Eublemma lozostropha

Scientific classification
- Domain: Eukaryota
- Kingdom: Animalia
- Phylum: Arthropoda
- Class: Insecta
- Order: Lepidoptera
- Superfamily: Noctuoidea
- Family: Erebidae
- Genus: Eublemma
- Species: E. lozostropha
- Binomial name: Eublemma lozostropha Turner, 1902
- Synonyms: Eublemma loxostropha;

= Eublemma lozostropha =

- Authority: Turner, 1902
- Synonyms: Eublemma loxostropha

Species of moth

Eublemma lozostropha is a species of moth of the family Erebidae first described by Alfred Jefferis Turner in 1902. It is found from Kalbarri in Western Australia north around northern Australia, through central Australia and down the eastern coast to southern New South Wales.

==Original description==

Female, 12-13 mm. Head and palpi whitish-ochreous, vertex sometimes white; palpi short, not reaching vertex, second joint loosely scaled. Antennae grey, towards base whitish-ochreous.
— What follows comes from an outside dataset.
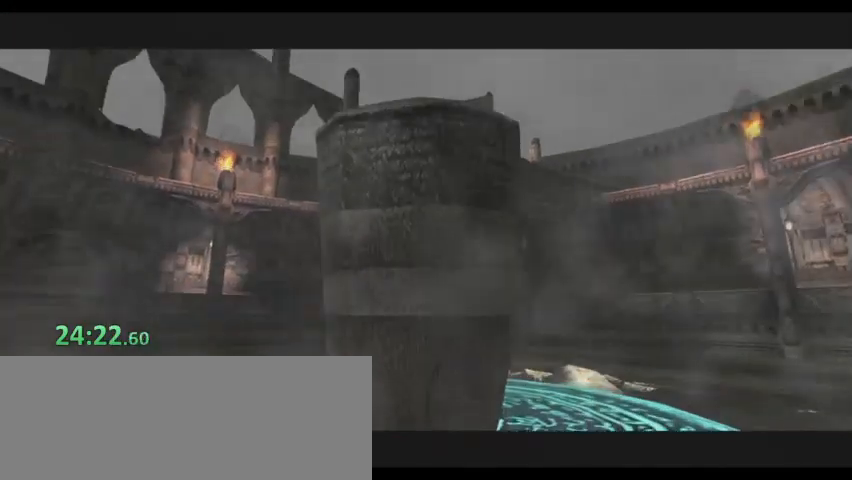
Gameplay with keyboard; each line is a JSON object with the keys held at the frame after it. "events" lists presses ("down") and releases ("up") of "0", "1", "2", "3", "4", "5", "6", "7", "8", "9", "a", "alt", "b", "c", "caps_lock", "ctrl", "d", "down", "e", "escape", "f", "f1", "f2", "f3", "f4", "f5", "g", "left", "q", "r", "right", "s", "shift", "space", "super", "t", "tab", "tilde", "up", "v", "w", "x", "y" and "z" between this image and that frame as [ms after this image, input, new state], when the widget could be followed in between. No other keys are recorded. Mouse input is not recorded.
{"keys": [], "events": [[300, "d", "up"], [300, "w", "up"]]}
Thorax and abdomen ochreous-brown. Legs whitish-ochreous. Forewings elongate-triangular, costa nearly straight; apex round-pointed, termen slightly rounded, oblique; reddish-brown; a narrow inwardly oblique white fascia from mid-costa to dorsum at 2/3, followed by a broader grey suffusion; cilia white, mixed with fuscous-brown. Hindwings with termen rounded; veins 3 and 4 stalked; grey; cilia grey. Townsville, Q.; in May, July, and August; three specimens received from Mr. F. P. Dodd.